La jeune fille ne revint à elle qu'après avoir été transportée dans la maison de M. Harvey, près de son père.
«À la prison… à la prison!… murmurait-elle. Il faut que tous deux s'échappent…
— Oui, répondit M. Stannard, il n'y a plus que cela à tenter!…
Attendons la nuit!»
En effet, il ne fallait rien faire pendant le jour. Lorsque l'obscurité leur permettrait d'agir avec plus de sécurité, sans crainte d'être surpris, M. Stannard et M. Harvey essaieraient de rendre possible l'évasion des deux prisonniers avec la complicité de leur gardien. Ils seraient munis d'une somme d'argent si considérable que cet homme — ils l'espéraient du moins — ne pourrait résister à leurs offres, surtout, quand un seul coup de canon, parti de la flottille du commandant Stevens, pouvait mettre fin au pouvoir de l'Espagnol.
Mais, la nuit arrivée, lorsque MM. Stannard et Harvey voulurent mettre leur projet à exécution, ils durent y renoncer. L'habitation était gardée à vue par une escouade de la milice, et ce fut en vain que tous deux en voulurent sortir.
IV
Coup de vent de nord-est
Les condamnés n'avaient plus, maintenant, qu'une chance de salut - - une seule: c'était qu'avant douze heures, les fédéraux fussent maîtres de la ville.
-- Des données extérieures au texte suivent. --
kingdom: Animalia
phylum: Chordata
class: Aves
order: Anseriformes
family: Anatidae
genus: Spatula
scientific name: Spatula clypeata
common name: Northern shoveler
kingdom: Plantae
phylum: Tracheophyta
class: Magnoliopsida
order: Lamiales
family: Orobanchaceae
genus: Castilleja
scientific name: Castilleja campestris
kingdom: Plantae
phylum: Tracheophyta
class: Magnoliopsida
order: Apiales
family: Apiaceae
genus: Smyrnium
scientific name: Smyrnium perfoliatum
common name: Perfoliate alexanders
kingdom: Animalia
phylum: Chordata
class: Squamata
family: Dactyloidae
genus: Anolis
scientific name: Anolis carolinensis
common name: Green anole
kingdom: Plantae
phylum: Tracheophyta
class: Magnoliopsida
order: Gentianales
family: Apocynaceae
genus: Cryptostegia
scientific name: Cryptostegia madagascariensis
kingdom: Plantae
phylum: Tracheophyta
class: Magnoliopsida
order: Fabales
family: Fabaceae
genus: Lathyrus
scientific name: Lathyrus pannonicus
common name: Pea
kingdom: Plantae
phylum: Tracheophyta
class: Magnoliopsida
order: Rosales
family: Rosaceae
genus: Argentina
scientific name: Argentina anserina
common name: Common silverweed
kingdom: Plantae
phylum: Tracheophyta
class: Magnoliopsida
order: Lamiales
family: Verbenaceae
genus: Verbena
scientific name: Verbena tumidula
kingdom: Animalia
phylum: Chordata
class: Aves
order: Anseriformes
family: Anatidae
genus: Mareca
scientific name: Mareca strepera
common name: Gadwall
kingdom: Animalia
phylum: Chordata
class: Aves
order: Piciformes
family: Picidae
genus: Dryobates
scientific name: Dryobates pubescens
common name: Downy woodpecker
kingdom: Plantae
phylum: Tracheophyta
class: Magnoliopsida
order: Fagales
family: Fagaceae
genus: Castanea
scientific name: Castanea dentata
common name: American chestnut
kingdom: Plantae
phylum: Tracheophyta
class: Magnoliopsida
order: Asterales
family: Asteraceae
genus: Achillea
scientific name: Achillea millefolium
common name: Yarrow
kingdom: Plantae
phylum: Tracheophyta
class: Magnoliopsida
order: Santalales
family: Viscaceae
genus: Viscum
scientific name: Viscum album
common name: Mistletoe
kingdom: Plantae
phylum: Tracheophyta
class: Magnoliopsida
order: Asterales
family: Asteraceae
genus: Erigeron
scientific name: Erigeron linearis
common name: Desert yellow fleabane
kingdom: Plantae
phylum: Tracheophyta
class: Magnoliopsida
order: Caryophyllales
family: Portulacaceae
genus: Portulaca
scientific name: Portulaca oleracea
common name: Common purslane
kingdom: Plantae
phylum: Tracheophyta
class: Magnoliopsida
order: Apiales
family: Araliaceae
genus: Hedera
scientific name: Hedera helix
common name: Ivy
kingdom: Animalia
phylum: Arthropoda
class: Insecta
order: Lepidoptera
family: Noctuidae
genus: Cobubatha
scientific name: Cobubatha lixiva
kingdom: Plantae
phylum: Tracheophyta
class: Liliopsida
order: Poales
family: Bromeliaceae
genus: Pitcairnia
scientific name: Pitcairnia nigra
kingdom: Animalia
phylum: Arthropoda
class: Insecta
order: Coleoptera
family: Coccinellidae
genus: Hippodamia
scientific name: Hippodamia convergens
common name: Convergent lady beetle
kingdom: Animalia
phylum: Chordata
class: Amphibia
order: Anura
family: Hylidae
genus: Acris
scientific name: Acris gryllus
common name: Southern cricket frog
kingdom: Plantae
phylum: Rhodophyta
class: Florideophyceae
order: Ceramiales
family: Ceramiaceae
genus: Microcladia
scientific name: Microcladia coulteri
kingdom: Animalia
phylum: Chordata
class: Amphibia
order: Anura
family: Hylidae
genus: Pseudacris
En effet, le lendemain, au soleil levant, James et Gilbert Burbank devaient être passés par les armes. De leur prison, surveillée ainsi que l'était la maison de M. Harvey, comment auraient-ils pu fuir, même avec la connivence d'un geôlier?
Cependant, pour s'emparer de Jacksonville, on ne devait pas compter sur les troupes nordistes, débarquées depuis quelques jours à Fernandina, et qui ne pouvaient abandonner cette importante position au nord de l'État de Floride. Aux canonnières du commandant Stevens incombait cette tâche. Or, pour l'accomplir, il fallait, avant tout, franchir la barre du Saint-John. Alors, la ligne des embarcations étant forcée, la flottille n'aurait plus qu'à s'embosser à la hauteur du port. De là, quand elle tiendrait la ville sous ses feux, nul doute que les milices battissent en retraite à travers les inaccessibles marécages du comté. Texar et ses partisans se hâteraient certainement de les suivre, afin d'éviter de trop justes représailles. Les honnêtes gens pourraient aussitôt reprendre la place, dont ils avaient été indignement chassés, et traiter avec les représentants du gouvernement fédéral pour la reddition de la ville.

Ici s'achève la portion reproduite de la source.